On 20 July 2015, the pilot of a Bell 206L3 (Longranger) helicopter, registered VH-BLV (BLV), conducted a charter flight from Essendon Airport to Falls Creek, Victoria, with five passengers on board.

At about 1030, tracking from the north-west, the pilot conducted a shallow approach towards the helipad at Falls Creek. As the helicopter descended to about 50 ft above ground level, the pilot found that significantly more power was required to conduct the approach than anticipated. Therefore, pilot elected to abort the approach and conducted a left turn towards the valley.

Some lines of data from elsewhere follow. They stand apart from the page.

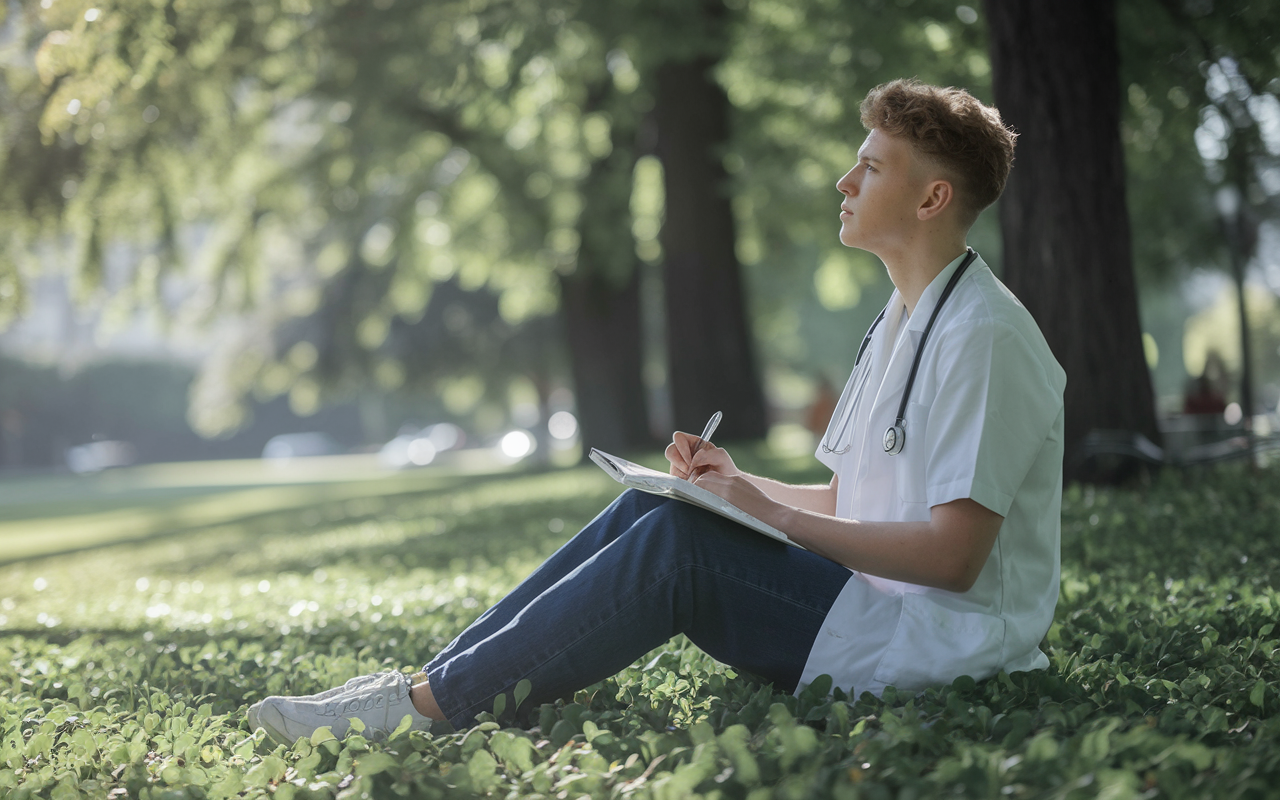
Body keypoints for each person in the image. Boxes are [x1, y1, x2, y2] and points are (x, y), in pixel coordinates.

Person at [247, 78, 1066, 744]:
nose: (844, 182)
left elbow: (954, 557)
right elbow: (862, 503)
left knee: (679, 543)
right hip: (869, 601)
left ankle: (423, 708)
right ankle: (428, 684)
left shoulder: (984, 337)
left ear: (931, 200)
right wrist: (741, 487)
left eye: (872, 169)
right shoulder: (897, 321)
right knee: (656, 502)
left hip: (939, 648)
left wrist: (765, 517)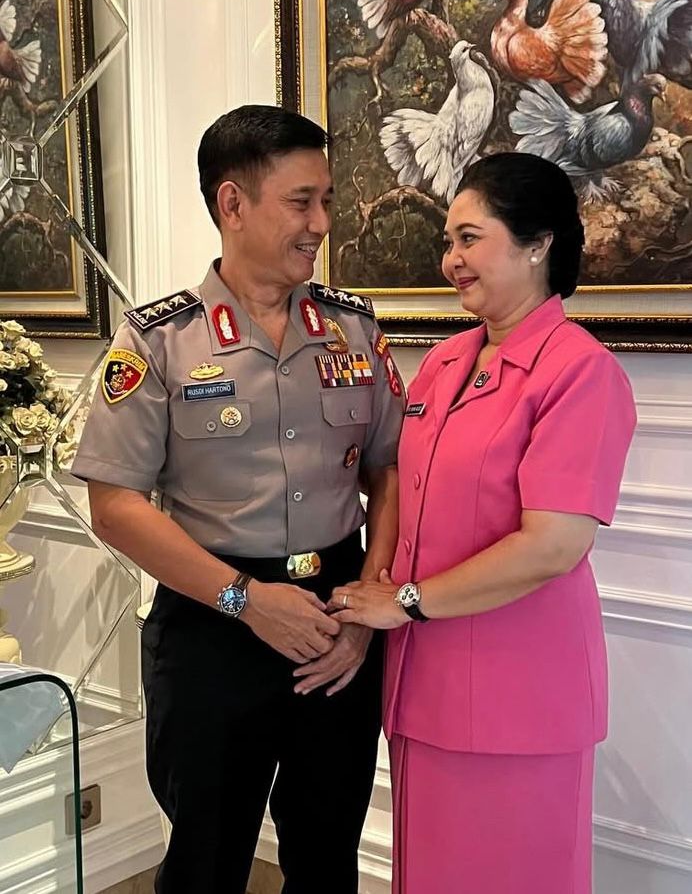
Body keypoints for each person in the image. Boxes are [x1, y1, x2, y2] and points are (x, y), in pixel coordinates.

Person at [71, 105, 404, 894]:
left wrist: (367, 605)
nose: (322, 223)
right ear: (233, 204)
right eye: (302, 202)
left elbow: (389, 471)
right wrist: (247, 600)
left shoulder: (353, 330)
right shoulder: (158, 340)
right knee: (207, 863)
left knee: (327, 857)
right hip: (212, 625)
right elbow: (115, 505)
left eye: (327, 200)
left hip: (336, 622)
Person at [329, 152, 637, 894]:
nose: (451, 260)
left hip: (518, 697)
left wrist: (405, 602)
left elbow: (553, 546)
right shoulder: (444, 363)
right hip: (424, 684)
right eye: (449, 241)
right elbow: (403, 488)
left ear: (538, 245)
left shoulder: (581, 371)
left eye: (470, 238)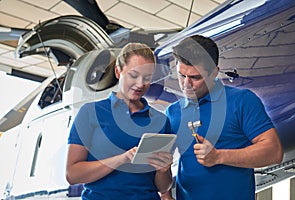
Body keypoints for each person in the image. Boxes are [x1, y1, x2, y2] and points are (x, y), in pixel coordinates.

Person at [165, 35, 283, 200]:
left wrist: (219, 156)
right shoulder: (172, 112)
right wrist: (165, 194)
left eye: (195, 77)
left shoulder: (242, 101)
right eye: (181, 75)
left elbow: (274, 152)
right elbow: (161, 166)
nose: (186, 84)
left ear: (214, 72)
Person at [66, 43, 173, 200]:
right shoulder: (90, 113)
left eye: (147, 78)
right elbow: (72, 174)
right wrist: (121, 159)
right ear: (118, 71)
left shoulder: (161, 121)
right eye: (134, 75)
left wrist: (163, 171)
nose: (140, 84)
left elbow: (163, 187)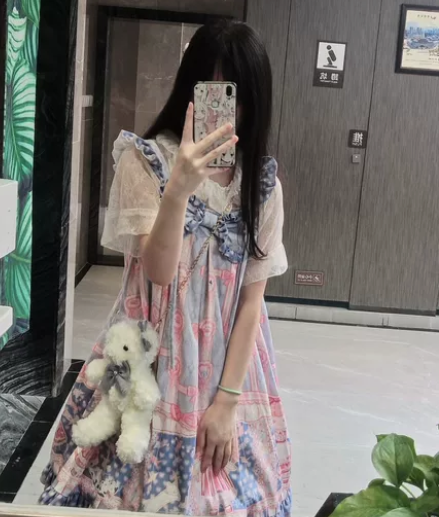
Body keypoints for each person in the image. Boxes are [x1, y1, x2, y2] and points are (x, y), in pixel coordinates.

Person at [40, 19, 292, 516]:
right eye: (212, 90)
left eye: (237, 95)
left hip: (229, 366)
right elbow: (158, 272)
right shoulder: (144, 160)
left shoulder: (261, 184)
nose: (226, 109)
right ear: (190, 89)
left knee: (232, 492)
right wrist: (178, 188)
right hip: (150, 352)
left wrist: (228, 400)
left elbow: (251, 301)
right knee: (127, 482)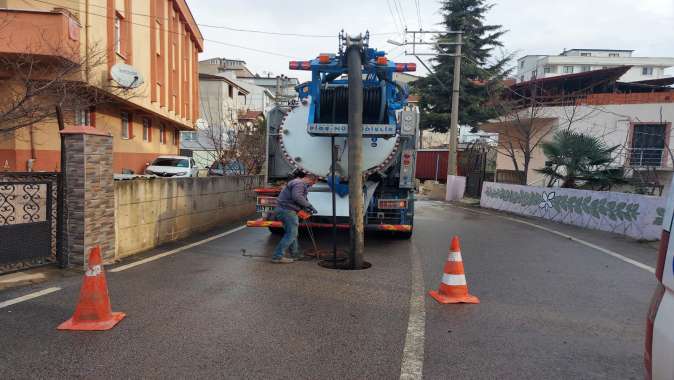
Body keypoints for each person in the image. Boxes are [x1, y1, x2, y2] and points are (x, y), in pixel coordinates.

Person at [271, 173, 318, 263]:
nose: (311, 185)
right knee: (291, 234)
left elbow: (300, 197)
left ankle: (295, 254)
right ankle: (277, 256)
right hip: (287, 211)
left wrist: (306, 207)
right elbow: (297, 197)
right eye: (312, 183)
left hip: (283, 210)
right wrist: (309, 206)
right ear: (310, 179)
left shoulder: (297, 183)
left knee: (292, 233)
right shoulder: (299, 184)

As the helicopter turned left, it started to yaw rapidly towards the right. The pilot applied full left pedal to counteract the yaw, but the helicopter continued to yaw. The helicopter turned through one and a half revolutions, as the pilot lowered the collective.  Lowering the collective increased the ability of the anti-torque pedals to stop the yaw. The pilot was then able to regain control of the helicopter.

The pilot subsequently conducted a left turn towards the helipad and made an approach to the helipad from an easterly direction. The helicopter landed following the second approach without further incident.

Pilots can reduce their exposure to unanticipated yaw, by maintaining awareness of the wind and its effect on the helicopter. If a pilot encounters unanticipated yaw, quick application of the correct response is essential to recover control of the helicopter.